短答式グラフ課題

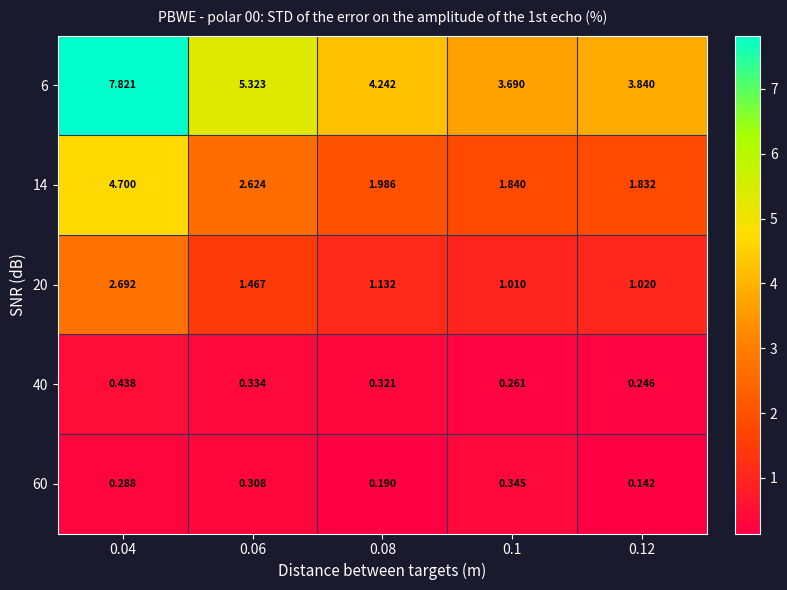

At which category does the chart reach its peak across all series?

0.04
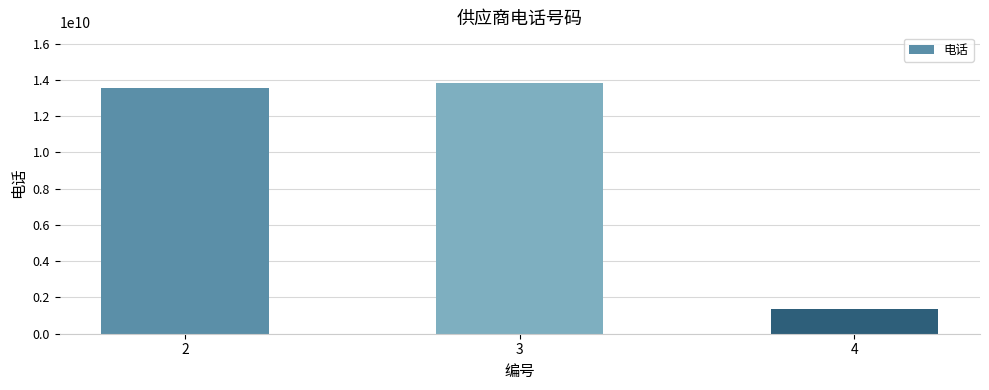

Rank the categories by value from lowest to highest.

4, 2, 3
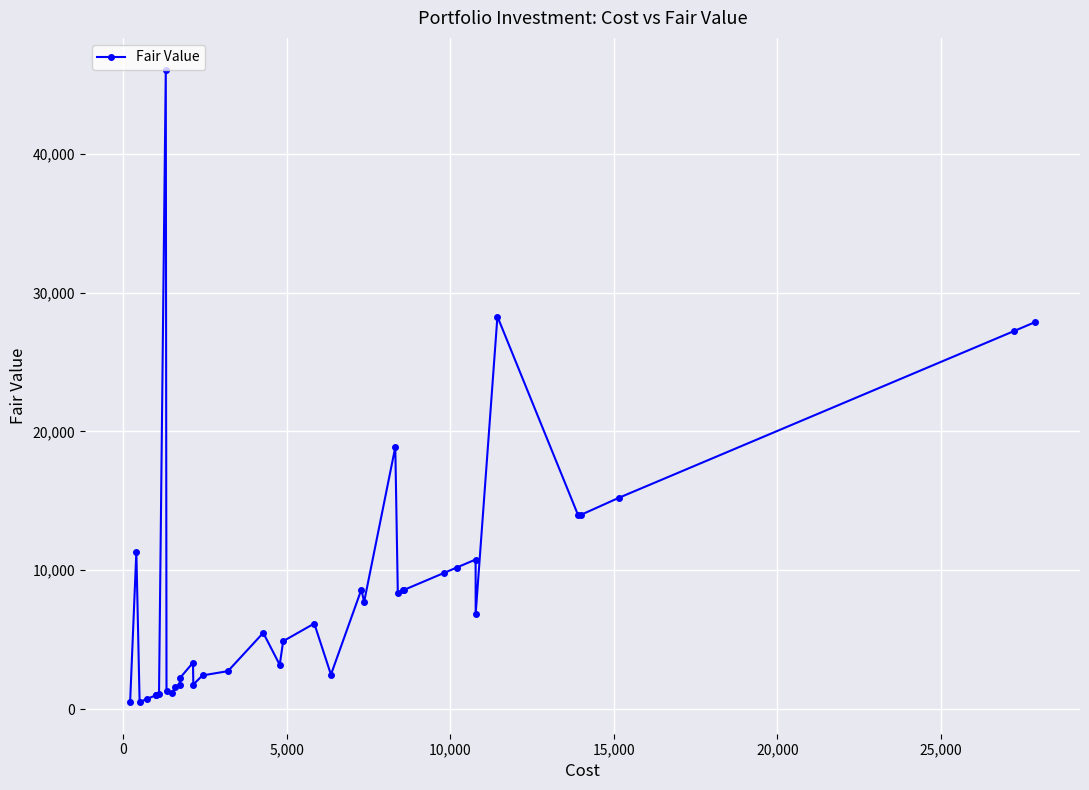

What is the difference between the maximum and minimum values?

45580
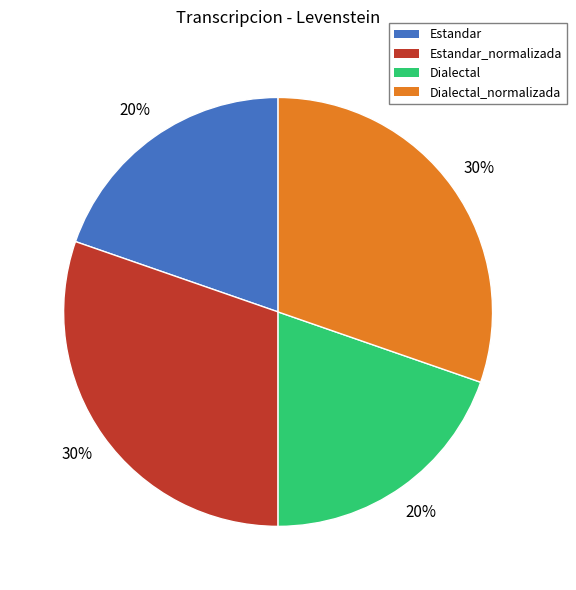

Does any single category account for the majority?

No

* _課題_
上の記録をすべて書き直してください。「categories」を「groups」に置き換え、それ以外は一切変えず、画像は答えから省くこと。

* _記述回答_
At which category does the chart reach its peak across all series?

0.04

Rank the groups by value from lowest to highest.

4, 2, 3

What is the difference between the maximum and minimum values?

45580

Does any single category account for the majority?

No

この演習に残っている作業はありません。